Hunderte gestrandete Menschen wurden in Florida gerettet, mit Booten und Hubschraubern. Etwa zwei Millionen Bewohner der Halbinsel sind ohne Strom. Besonders schlimm hat es unter anderem Naples und Fort Myers an der Westküste erwischt, dort, wo Ian aus Kuba kommend das nordamerikanische Festland erreicht hatte. Einige Häuser seien ausgelöscht worden, nur noch Betonplatten seien übrig, sagt Gouverneur Ron DeSantis, man sieht das jetzt ständig im Fernsehen.

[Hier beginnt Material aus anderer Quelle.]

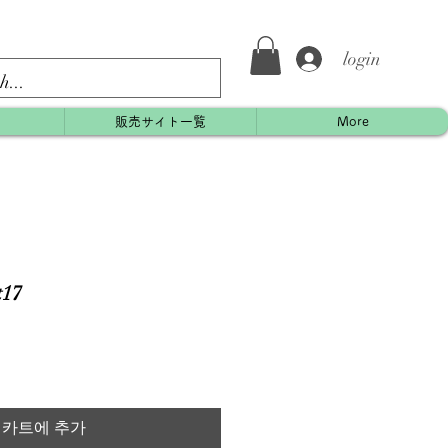
login
約
販売サイト一覧
More
17
카트에 추가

Fort Myers Beach war eine Gegend mit Hotels, Restaurants, Palmen und Sand, und jetzt? "Absolute Verwüstung", berichtet eine Frau der Tampa Bay Times, "es ist fast nichts übrig." Einem 60 Jahre alten Mann dort kommt es vor, als sei eine Atombombe abgeworfen worden. Zerfetzte Straßen, schwimmende Autos, kaputte Lokale, in der Marina haben sich Yachten ineinander gequetscht wie nach einem Tsunami.

Die Yachten im Hafen von Fort Myers sind verwüstet, gerade so, als sei ein Tsunami über sie hinweggerollt. (Foto: Ricardo Arduengo/AFP)

Der Himmel schickte enorme Mengen Regen, und aus dem Golf von Mexiko wurden die Fluten ans Ufer gedrückt. "Ich kann nicht glauben, dass Mutter Natur so etwas tut", wird eine Verkäuferin aus Fort Myers Beach zitiert. "Mein Gott."

Gebäude sind eingestürzt, die Brücke zu den Inseln Sanibel und Captiva wurde stellenweise demoliert und ist unpassierbar. "Biblisch" nennt DeSantis die Schäden auf Sanibel. In Fort Myers wirkt das Schild "Achtung, bei Nässe rutschig" an einer Treppe wie Hohn, als einer Passantin aus dem Schlamm geholfen wird. Im überfluteten Naples legt ein australischer Kameramann während der Live-Übertragung kurz die Kamera ab und eilte einer Familie zu Hilfe.

Im dortigen Bezirk Collier County erließ der Sheriff eine nächtliche Sperrstunde. Das Wasser steige, Trümmer lägen auf den Straßen, und viele Menschen hätten ihre Häuser und Geschäfte verlassen, erläutert er. "Wir wollen nicht, dass Kriminelle unsere Bewohner und Unternehmen in einer der verletzlichsten Zeiten ihres Lebens ausbeuten."

Die Menschen in Florida machen sich ans Aufräumen. Der Gouverneur mahnt, nicht allzu früh ins Katastrophengebiet zurückzukehren. (Foto: Giorgio Viera/AFP)

Gouverneur DeSantis empfiehlt Menschen, die in Sicherheit gebracht wurden, sich mit der möglichen Heimkehr Zeit zu lassen, auf entwurzelte Bäume und abgestürzte Stromleitungen aufzupassen sowie nicht in stehendem Wasser Auto zu fahren. Viele Häuser sind ohnehin unbewohnbar, der Wiederaufbau wird lange dauern und Milliarden Dollar kosten. Disney World in Orlando meldet, dass am Freitag die Themenparks wieder geöffnet würden. Das Wetter werde besser, heißt es. In South Carolina wird das Wetter schlechter, Ian kommt.